> [Given records]
________

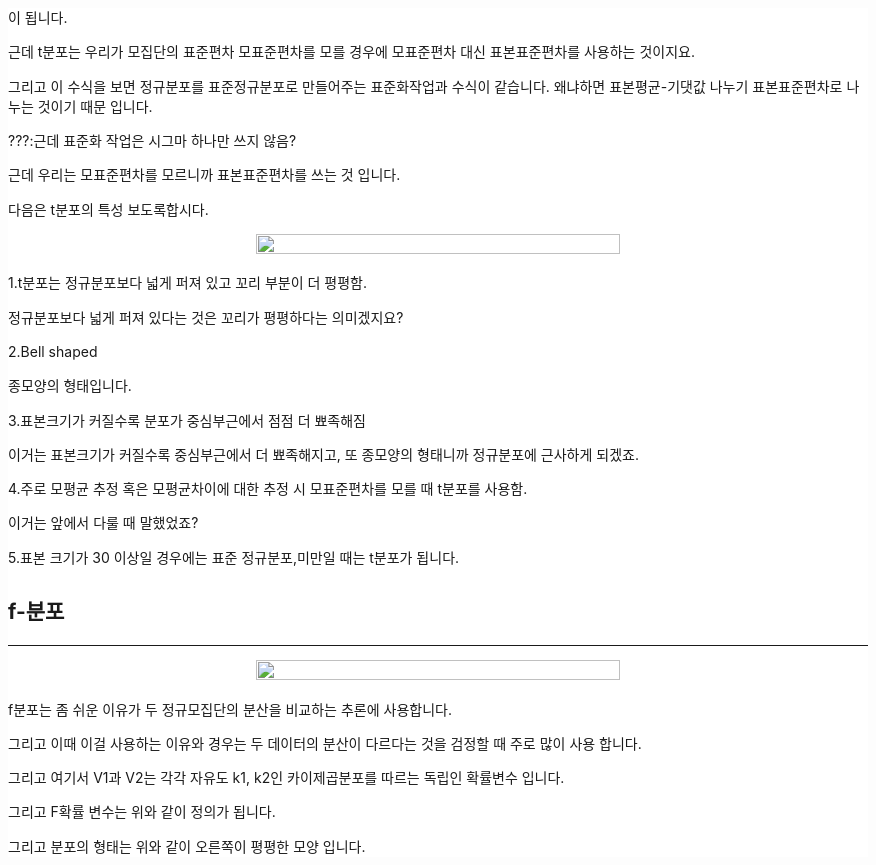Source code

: 이 됩니다.

근데 t분포는 우리가 모집단의 표준편차 모표준편차를 모를 경우에 모표준편차 대신 표본표준편차를 사용하는 것이지요.

그리고 이 수식을 보면 정규분포를 표준정규분포로 만들어주는 표준화작업과 수식이 같습니다. 왜냐하면 표본평균-기댓값 나누기 표본표준편차로 나누는 것이기 때문 입니다.

???:근데 표준화 작업은 시그마 하나만 쓰지 않음?

근데 우리는 모표준편차를 모르니까 표본표준편차를 쓰는 것 입니다.

다음은 t분포의 특성 보도록합시다.

<p align="center"><img src="https://github.com/jusunglee-ai/jusunglee-ai.github.io/assets/125032849/6829fa6a-e83c-4080-912a-9fa14d09b4e6" width="65%" height="65%"></p>

1.t분포는 정규분포보다 넓게 퍼져 있고 꼬리 부분이 더 평평함.

정규분포보다 넓게 퍼져 있다는 것은 꼬리가 평평하다는 의미겠지요?

2.Bell shaped

종모양의 형태입니다.

3.표본크기가 커질수록 분포가 중심부근에서 점점 더 뾰족해짐

이거는 표본크기가 커질수록 중심부근에서 더 뾰족해지고, 또 종모양의 형태니까 정규분포에 근사하게 되겠죠.

4.주로 모평균 추정 혹은 모평균차이에 대한 추정 시 모표준편차를 모를 때 t분포를 사용함.

이거는 앞에서 다룰 때 말했었죠?

5.표본 크기가 30 이상일 경우에는 표준 정규분포,미만일 때는 t분포가 됩니다.

## f-분포

---

<p align="center"><img src="https://github.com/jusunglee-ai/jusunglee-ai.github.io/assets/125032849/68fedd98-8067-4fe2-8d7a-5c670248ed82" width="65%" height="65%"></p>

f분포는 좀 쉬운 이유가 두 정규모집단의 분산을 비교하는 추론에 사용합니다.

그리고 이때 이걸 사용하는 이유와 경우는 두 데이터의 분산이 다르다는 것을 검정할 때 주로 많이 사용 합니다.

그리고 여기서 V1과 V2는 각각 자유도 k1, k2인 카이제곱분포를 따르는 독립인 확률변수 입니다.

그리고 F확률 변수는 위와 같이 정의가 됩니다.

그리고 분포의 형태는 위와 같이 오른쪽이 평평한 모양 입니다.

________

> [Work item]
Make an exact copy of every entry above, minus the images.

> [Solution to this task]
Source code

: 이 됩니다.

근데 t분포는 우리가 모집단의 표준편차 모표준편차를 모를 경우에 모표준편차 대신 표본표준편차를 사용하는 것이지요.

그리고 이 수식을 보면 정규분포를 표준정규분포로 만들어주는 표준화작업과 수식이 같습니다. 왜냐하면 표본평균-기댓값 나누기 표본표준편차로 나누는 것이기 때문 입니다.

???:근데 표준화 작업은 시그마 하나만 쓰지 않음?

근데 우리는 모표준편차를 모르니까 표본표준편차를 쓰는 것 입니다.

다음은 t분포의 특성 보도록합시다.

<p align="center"><img src="https://github.com/jusunglee-ai/jusunglee-ai.github.io/assets/125032849/6829fa6a-e83c-4080-912a-9fa14d09b4e6" width="65%" height="65%"></p>

1.t분포는 정규분포보다 넓게 퍼져 있고 꼬리 부분이 더 평평함.

정규분포보다 넓게 퍼져 있다는 것은 꼬리가 평평하다는 의미겠지요?

2.Bell shaped

종모양의 형태입니다.

3.표본크기가 커질수록 분포가 중심부근에서 점점 더 뾰족해짐

이거는 표본크기가 커질수록 중심부근에서 더 뾰족해지고, 또 종모양의 형태니까 정규분포에 근사하게 되겠죠.

4.주로 모평균 추정 혹은 모평균차이에 대한 추정 시 모표준편차를 모를 때 t분포를 사용함.

이거는 앞에서 다룰 때 말했었죠?

5.표본 크기가 30 이상일 경우에는 표준 정규분포,미만일 때는 t분포가 됩니다.

## f-분포

---

<p align="center"><img src="https://github.com/jusunglee-ai/jusunglee-ai.github.io/assets/125032849/68fedd98-8067-4fe2-8d7a-5c670248ed82" width="65%" height="65%"></p>

f분포는 좀 쉬운 이유가 두 정규모집단의 분산을 비교하는 추론에 사용합니다.

그리고 이때 이걸 사용하는 이유와 경우는 두 데이터의 분산이 다르다는 것을 검정할 때 주로 많이 사용 합니다.

그리고 여기서 V1과 V2는 각각 자유도 k1, k2인 카이제곱분포를 따르는 독립인 확률변수 입니다.

그리고 F확률 변수는 위와 같이 정의가 됩니다.

그리고 분포의 형태는 위와 같이 오른쪽이 평평한 모양 입니다.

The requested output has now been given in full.